The New York Times story “Power, Pollution, and the Internet” highlights a largely unacknowledged issue with data centers, cooling. James Glanz starts with an anecdote describing an overheating problem at a Facebook data center in the early days. The article then goes on to quote: “Data center operators live in fear of losing their jobs on a daily basis, and that’s because the business won’t back them up if there’s a failure.”
It turns out that the issue the author describes is not an isolated incident. As data centers get hotter, denser and more fragile, cooling becomes increasingly critical to reliability.
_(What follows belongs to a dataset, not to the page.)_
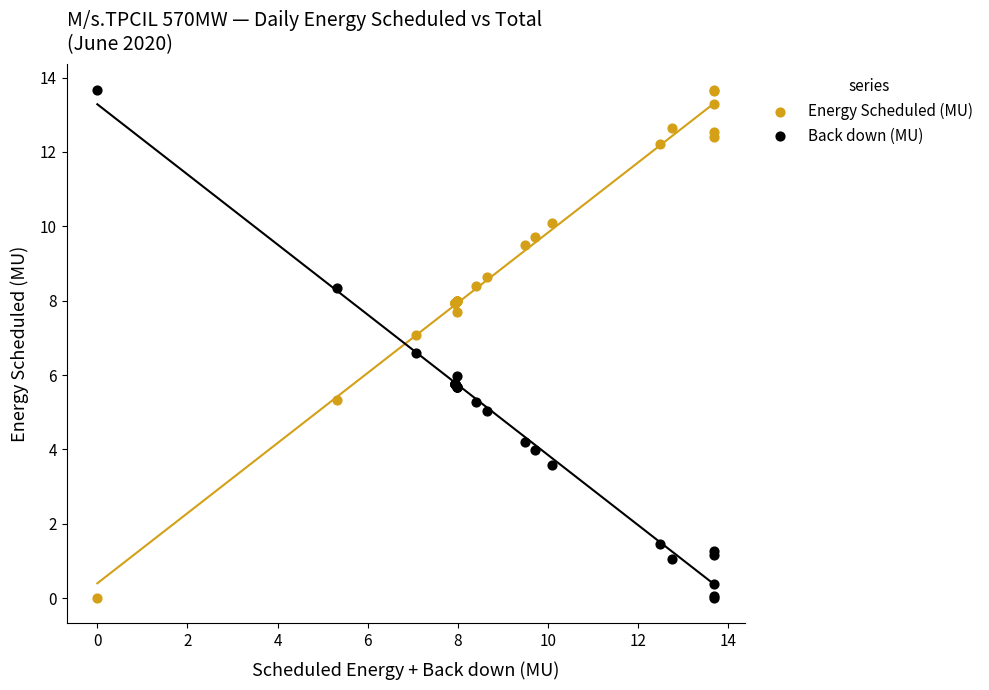

What are all the series names shown in the legend?

Energy Scheduled (MU), Back down (MU)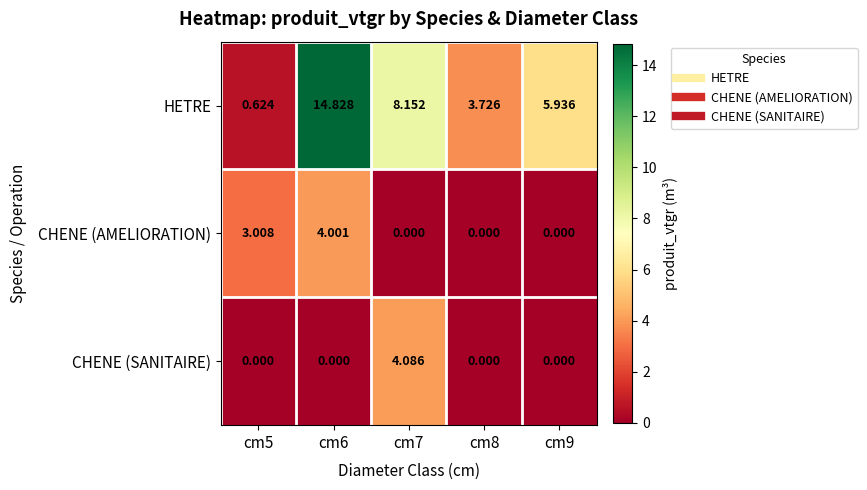

Which series has the largest total across all categories?

HETRE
Here are examples of cooling-related failures which have made the headlines in recent years.
Facebook: A BMS programming error in the outside air economizer logic at Facebook’s Prineville data center caused the outdoor air dampers to close and the spray coolers to go to 100%, which caused condensate to form inside servers leading to power unit supply failure.
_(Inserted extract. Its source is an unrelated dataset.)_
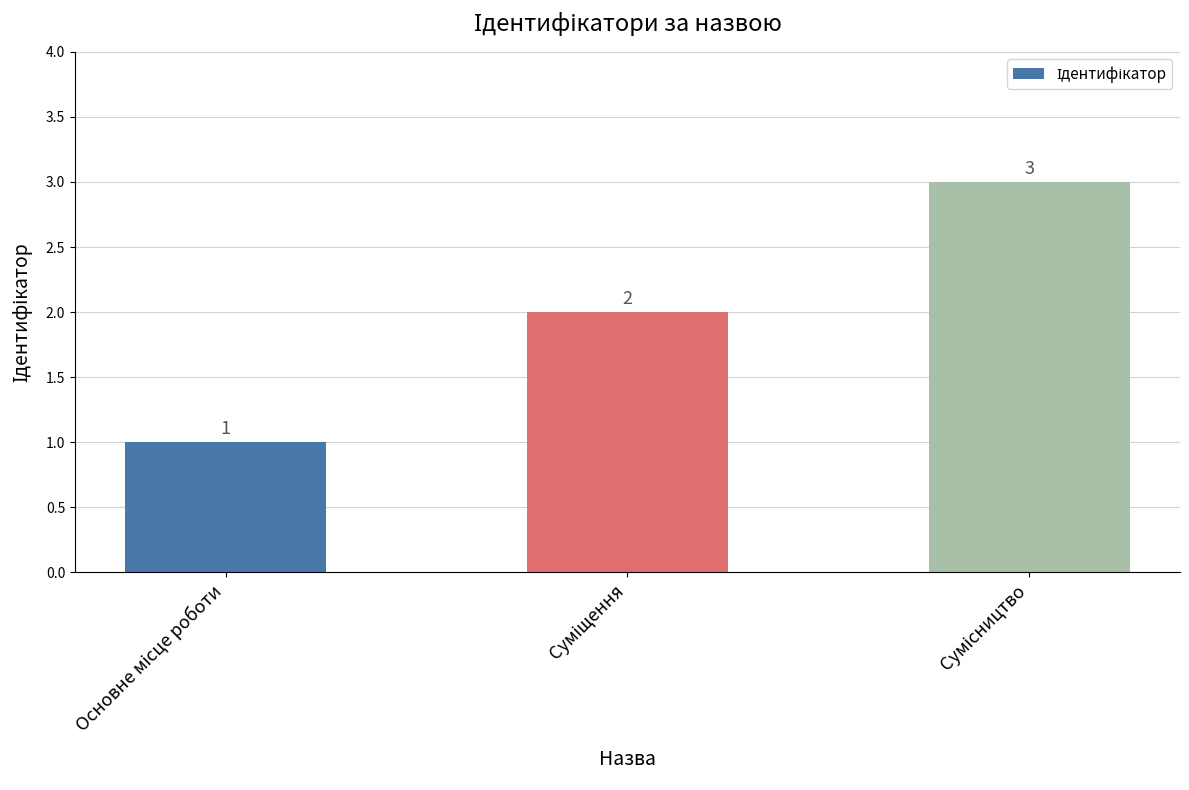

What is the sum of all values?

6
Wikipedia: A cooling failure caused servers at Wikimedia to go into automatic thermal shutdown, shutting off access to Wikipedia from European users.
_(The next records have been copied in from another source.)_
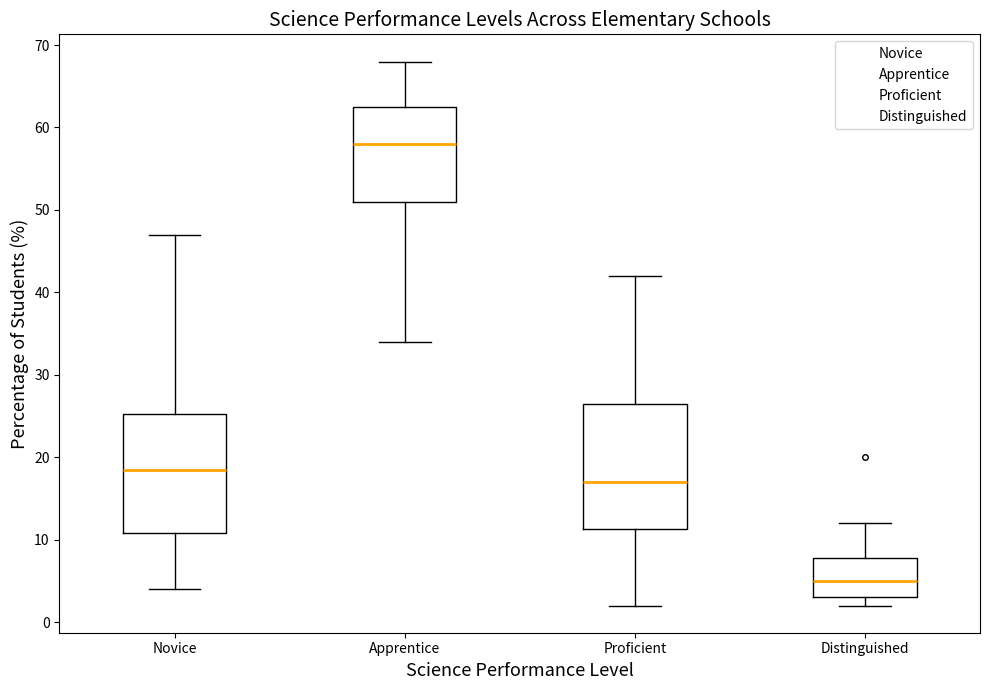

Where does the lower whisker of the box for Apprentice end on the y-axis? The values are not printed on the chart, so give them approximately, as read against the axis.

34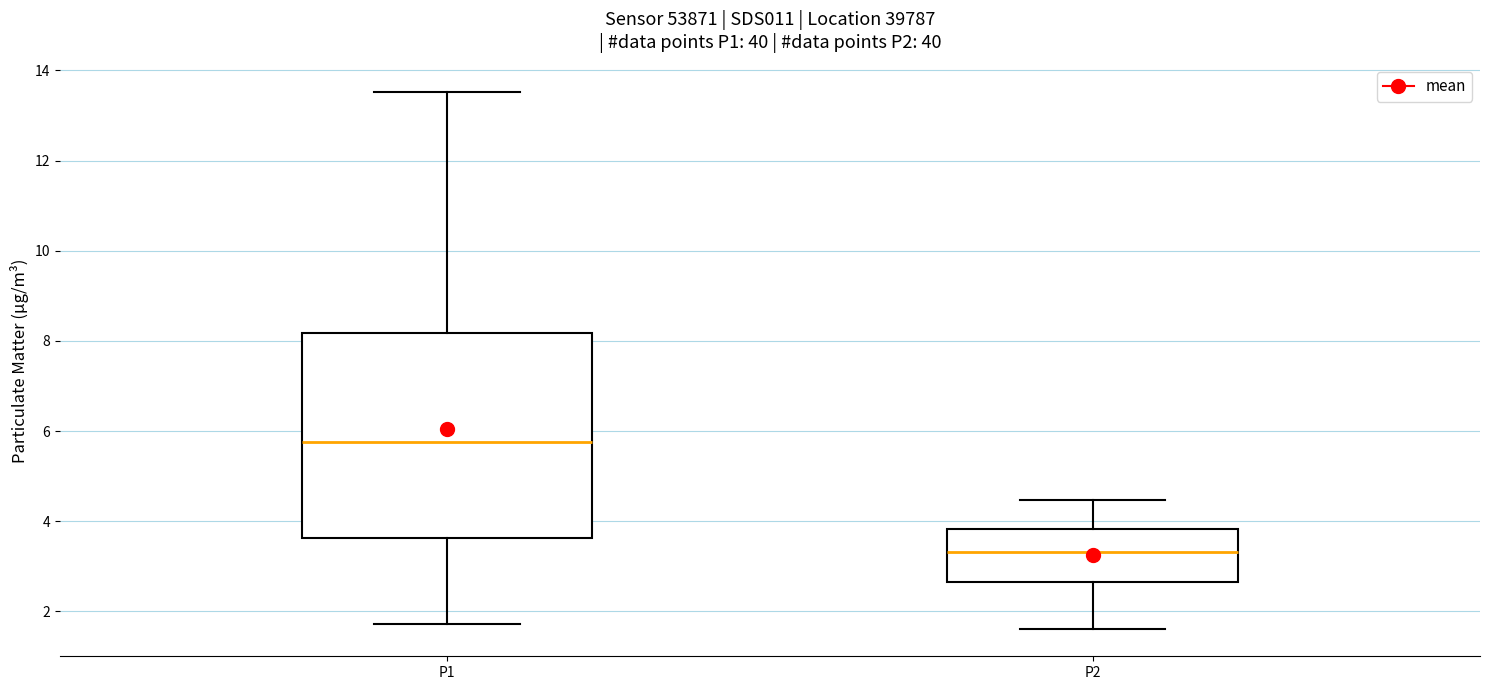

Comparing the boxes themselves (not the whiskers), which one is the tallest?

P1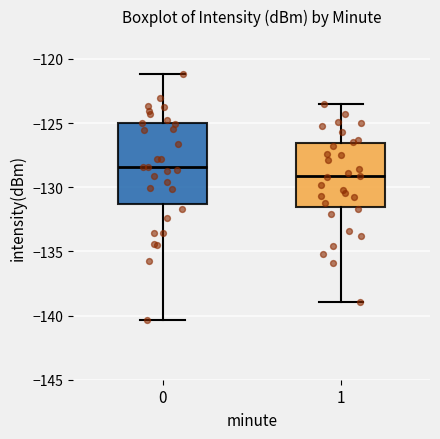

Comparing the boxes themselves (not the whiskers), which one is the tallest?

0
Nokia: A cooling failure led to a lengthy service interruption and data loss for Nokia’s Contacts by Ovi service.
Yahoo: A single cooling unit failure resulted in locally high temperatures, which tripped the fire suppression system and shut down the remainder of the units.
Lloyds: Failure of a “server cooling system” brought down the wholesale banking division of the British financial services company Lloyds Banking Group for several hours.
Google: For their 1800-server clusters, Google estimates that “In each cluster’s first year, … there’s about a 50 percent chance that the cluster will overheat, taking down most of the servers in less than 5 minutes and taking 1 to 2 days to recover.”
It is no surprise that data center operators live in fear. What is surprising is that so few operators have mitigated risk through currently-available technology. It’s now possible to non-intrusively upgrade existing data centers with supervisory cooling management systems that compensate for and alert operators to cooling failures. Changes in IT load, environmental conditions, or even human error can quickly be addressed, avoiding what could quickly become an out-of-control incident that results in downtime, loss of availability, and something that’s anathema to colo operators: SLA penalties.
It’s incumbent on facilities operators and business management to evaluate and install the latest technology that puts not only operational visibility, but essential control, in their hands before the next avoidable incident occurs.